One of my young client’s absolute favorite holidays was Thanksgiving. Not just because of pecan pie, but because she loved to cook Thanksgiving dinner with her mom. In preparation of meals for the big day she would pretend she had her own catering business. She even named the (fake) business Mama and Me Caterers. This specific holiday was always hosted at her parents’ house and all the relatives would come and enjoy this feast! They made so much food that their relatives started coming with tupperware so they could take home left overs. It was a big joke in the family….everyone was so thankful…because they did not have to cook for a week after the Thanksgiving meal prepared by “Mama and Me Caterers.”
Then her parents got divorced, as many parents do….after the divorce, Christmas was spent with her mom’s side of the family and Thanksgiving was her dad’s side of the family. Most of his family lived in Florida, a plane ride away. She feared this would this be the end of “Mama and Me Caterers.”
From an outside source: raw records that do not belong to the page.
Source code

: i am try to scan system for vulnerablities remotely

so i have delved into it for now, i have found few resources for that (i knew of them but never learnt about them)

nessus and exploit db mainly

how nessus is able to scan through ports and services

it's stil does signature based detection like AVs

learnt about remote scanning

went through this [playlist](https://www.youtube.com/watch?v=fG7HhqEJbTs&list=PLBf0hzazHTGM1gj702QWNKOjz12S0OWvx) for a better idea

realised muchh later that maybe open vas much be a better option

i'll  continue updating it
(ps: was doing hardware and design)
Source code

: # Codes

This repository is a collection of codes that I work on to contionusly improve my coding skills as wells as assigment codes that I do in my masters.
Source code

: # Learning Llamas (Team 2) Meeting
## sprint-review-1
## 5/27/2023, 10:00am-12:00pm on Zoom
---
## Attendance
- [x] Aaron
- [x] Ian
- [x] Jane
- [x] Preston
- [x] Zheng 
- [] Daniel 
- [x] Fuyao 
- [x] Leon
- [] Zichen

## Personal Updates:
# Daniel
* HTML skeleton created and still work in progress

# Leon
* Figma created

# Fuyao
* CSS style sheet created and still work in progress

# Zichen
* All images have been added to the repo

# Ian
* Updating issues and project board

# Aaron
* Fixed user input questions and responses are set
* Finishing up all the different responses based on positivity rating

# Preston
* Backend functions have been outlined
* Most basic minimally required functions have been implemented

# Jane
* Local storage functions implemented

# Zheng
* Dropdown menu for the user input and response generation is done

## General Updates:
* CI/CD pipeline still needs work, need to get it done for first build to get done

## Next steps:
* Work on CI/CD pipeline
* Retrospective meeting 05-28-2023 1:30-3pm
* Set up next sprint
She had a class assignment in school about being thankful and it was very difficult for her. She was not feeling very thankful and was feeling the loss of her favorite holiday and sadness with the change in her family unit. We focused on Thanksgiving and she realized that the most important part of Thanksgiving was “Mama and Me Caterers.” I asked her if I had a magic wand that would make her thankful, what would have to happen? She said she would love it if “Mama and Me Caterers” could somehow be back into (fake) business. So I waved my (fake) magic wand and…created a second Thanksgiving! Thanksgiving is the always the third Thursday in November. So we called renamed that one “Thanksgiving Two.” Then we created “Thanksgiving One” which is now held on the first Saturday in November for her and her mom’s side of the family.
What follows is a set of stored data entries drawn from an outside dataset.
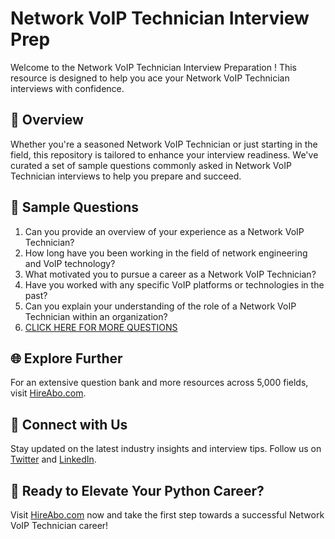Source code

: # Network VoIP Technician Interview Prep

Welcome to the Network VoIP Technician Interview Preparation ! This resource is designed to help you ace your Network VoIP Technician interviews with confidence.

## 🚀 Overview

Whether you're a seasoned Network VoIP Technician or just starting in the field, this repository is tailored to enhance your interview readiness. We've curated a set of sample questions commonly asked in Network VoIP Technician interviews to help you prepare and succeed.

## 📝 Sample Questions

1. Can you provide an overview of your experience as a Network VoIP Technician?
2. How long have you been working in the field of network engineering and VoIP technology?
3. What motivated you to pursue a career as a Network VoIP Technician?
4. Have you worked with any specific VoIP platforms or technologies in the past?
5. Can you explain your understanding of the role of a Network VoIP Technician within an organization?
6. [CLICK HERE FOR MORE QUESTIONS](https://hireabo.com/job/0_1_36/Network%20VoIP%20Technician)

## 🌐 Explore Further

For an extensive question bank and more resources across 5,000 fields, visit [HireAbo.com](https://www.hireabo.com).

## 📱 Connect with Us

Stay updated on the latest industry insights and interview tips. Follow us on [Twitter](https://twitter.com/hireabo) and [LinkedIn](https://www.linkedin.com/in/hire-abo-3609972a8/).

## 🚀 Ready to Elevate Your Python Career?

Visit [HireAbo.com](https://www.hireabo.com) now and take the first step towards a successful Network VoIP Technician career!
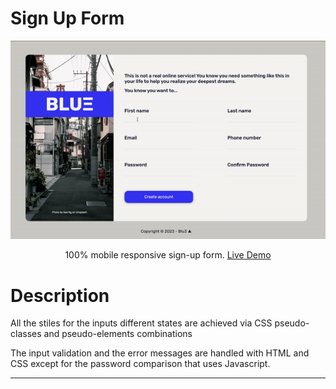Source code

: 
# Sign Up Form #

<div align="center">
<a href="https://github.com/blu3tan/Sign-up-form">
<img src="./Image/signup_gif.gif">
</a>

100% mobile responsive sign-up form.
[Live Demo](https://blu3tan.github.io/Sign-up-form)

</div>


# Description #

All the stiles for the inputs different states are achieved via CSS pseudo-classes and pseudo-elements combinations

The input validation and the error messages are handled with HTML and CSS except for the password comparison that uses Javascript.

-----------------------------------------------------------------------------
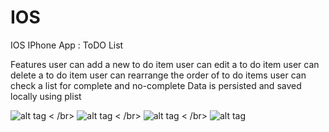 IOS
===

IOS IPhone App : ToDO List

Features
user can add a new to do item
user can edit a to do item
user can delete a to do item
user can rearrange the order of to do items
user can check a list for complete and no-complete
Data is persisted and saved locally using plist

![alt tag](https://raw.github.com/willysharp5/ToDOApp/master/1.png) < /br>
![alt tag](https://raw.github.com/willysharp5/ToDOApp/master/2.png) < /br>
![alt tag](https://raw.github.com/willysharp5/ToDOApp/master/3.png) < /br>
![alt tag](https://raw.github.com/willysharp5/ToDOApp/master/4.png)
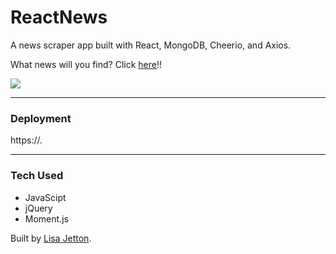 # ReactNews
A news scraper app built with React, MongoDB, Cheerio, and Axios.

What news will you find?  Click [here]( https://)!!

![](https://media.giphy.com/media/l3E6tfnrASiOukiKk/giphy.gif)

- - - -

 ### Deployment ###
 https://.

 - - - -

 ### Tech Used ###
 * JavaScipt
 * jQuery
 * Moment.js
 
Built by [Lisa Jetton](https://github.com/JettTech/).
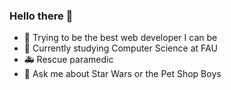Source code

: ### Hello there 👋

- 🔭 Trying to be the best web developer I can be
- 🌱 Currently studying Computer Science at FAU
- 🚑 Rescue paramedic
- 💬 Ask me about Star Wars or the Pet Shop Boys
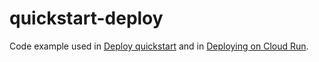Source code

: # quickstart-deploy
Code example used in [Deploy quickstart](
https://cloud.google.com/build/docs/quickstart-deploy)
and in [Deploying on Cloud Run](https://cloud.google.com/cloud-build/docs/deploying-builds/deploy-cloud-run).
“Mama and Me Caterers” suddenly back in (fake) business, at full force. It was the same – and even better! Family was invited, but now some special, non-family friends could also come as well which made it even more fun for everyone. The first year they cooked all the same traditional Thanksgiving food that they used to make before the divorce. As the years went on they started to get more creative. Each year they would choose a different country and cook traditional foods from that country.
Even though holidays after divorce can be challenging, they can be just as good or better! Even if things have changed for your family, you can find ways to be thankful with a little creativity and create new traditions. *No magic wand required!!